This Study about burnout in nurses takes a different approach than all
prior empirical work on this topic given that nonlinear relationships
between job stressors, personal factors and the three burnout dimensions
are investigated using artificial neural networks, a type of computer
simulation that is especially well suited to capturing nonlinearities in
data. The burnout process is related to organizational, personal,
interpersonal, social, and cultural variables and these relationships
are not exclusively linear. Due to this nonlinearity, hierarchical
stepwise multiple regression or other linear statistical methods, may
perhaps not be the most suitable method to analyze the data effectively.

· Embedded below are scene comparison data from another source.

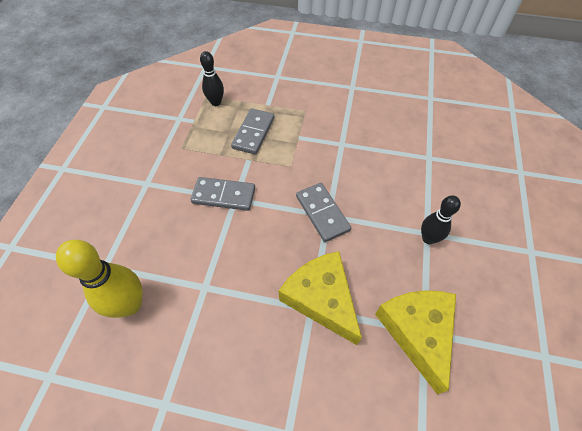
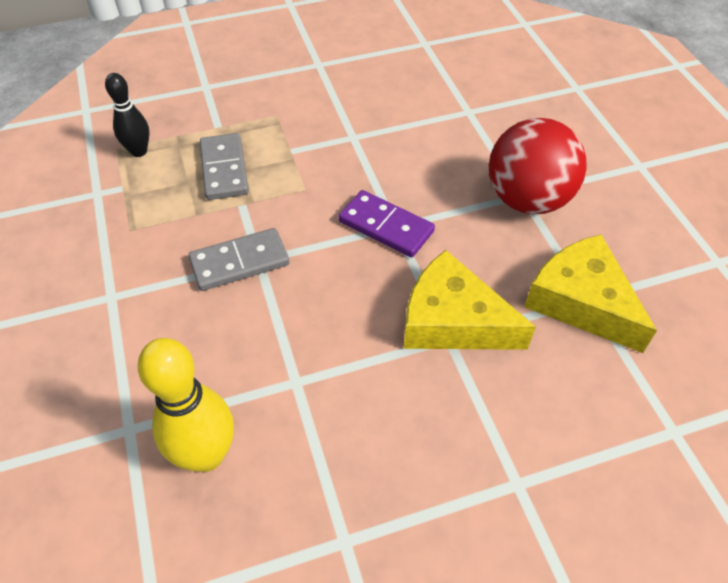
camera: 30 degrees left, 5 degrees down
grey domino [296,183,351,242] -> purple domino [339,190,435,258]
black bowling pin [421,196,461,244] -> red ball [489,118,586,215]

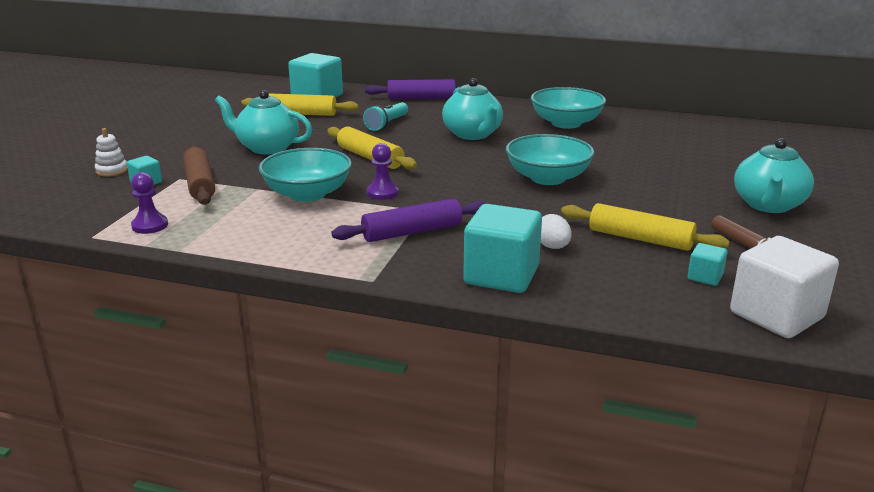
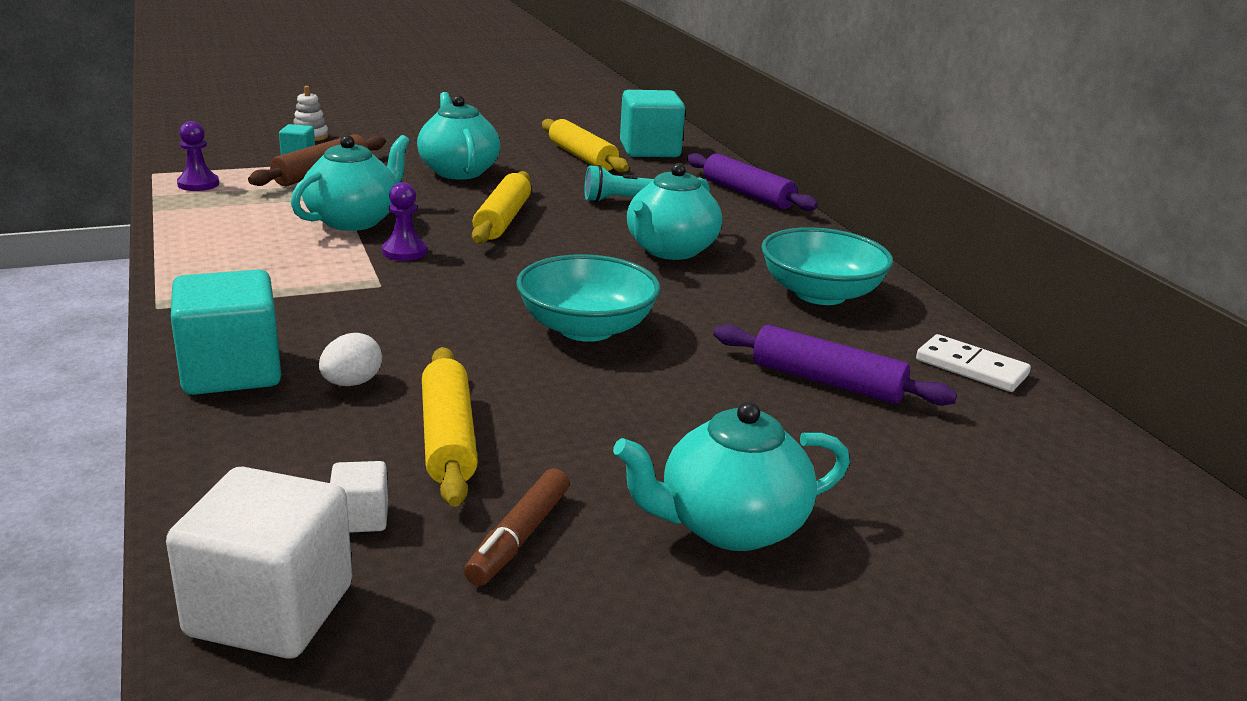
camera: 50 degrees right, 0 degrees up
turquoise bowl [259,148,352,202] -> turquoise teapot [291,135,410,231]
purple rolling pin [331,198,487,242] -> purple rolling pin moved to [714,324,957,406]
turquoise cube [688,243,728,286] -> white cube [330,461,388,533]
none -> white domino [916,334,1031,392]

Compounding the dilemma is that multiple linear regression returns no
direct indicator with regard to whether the data is best portrayed
linearly. In standard least squares linear regression, the model has to
be specified previously and assumptions have to be made concerning the
underlying relationship between independent variables and dependent
variables. Since by default, the relationship is often assumed to be
linear, the regression line can be erroneous even though the error of
the fit can be small. Artificial neural networks do not have these
limitations with nonlinearities and are therefore predestined for the
analysis of nonlinear relationships. This study is a complex research of
burnout that includes socio-demographic characteristics, job stressors,
and hardy personality. Typically, studies on burnout have investigated
primarily the effects of organizational factors. Recently, authors
revealed and confirmed the important effects of personality variables on
the burnout process. The objective of developing an instrument to
predict burnout (NuBuNet abbreviation for Nursing Burnout Network) in
nurses is accomplished by using two different types of artificial neural
networks: A three-layer feed-forward network with the gradient decent
back-propagation training algorithm and a radial basis function network
with two different training algorithms: the pseudo inverse algorithm and
a hybrid algorithm. The implementation of the artificial neural networks
used in this study is carried out in a MATLAB(R) development
environment. Instead of writing each artificial neural network as a
stand-alone program, an object-oriented programming style is chosen to
include all functions into one single system. Three artificial neural
networks are implemented in the technical part of this study. A
self-organizing map, a three-layer back-propagation network, and a
radial basis function network. Whereas the self-organizing map is only
used in the data preparation process, the back-propagation network and
the radial basis function network is used in the burnout model
approximation. After an exhaustive training and simulation session
including more than 150 networks and an analysis of all results, the
network with the best results is chosen to be compared to the
hierarchical stepwise multiple regression. The network paradigms are
better suited for the analysis of burnout than hierarchical stepwise
multiple regression. Both can capture nonlinear relationships that are
relevant for theory development. At predicting the three burnout
sub-dimensions emotional exhaustion, depersonalization, and lack of
personal accomplishment however, the radial basis function network is
slightly better than the three-layer feed-forward network.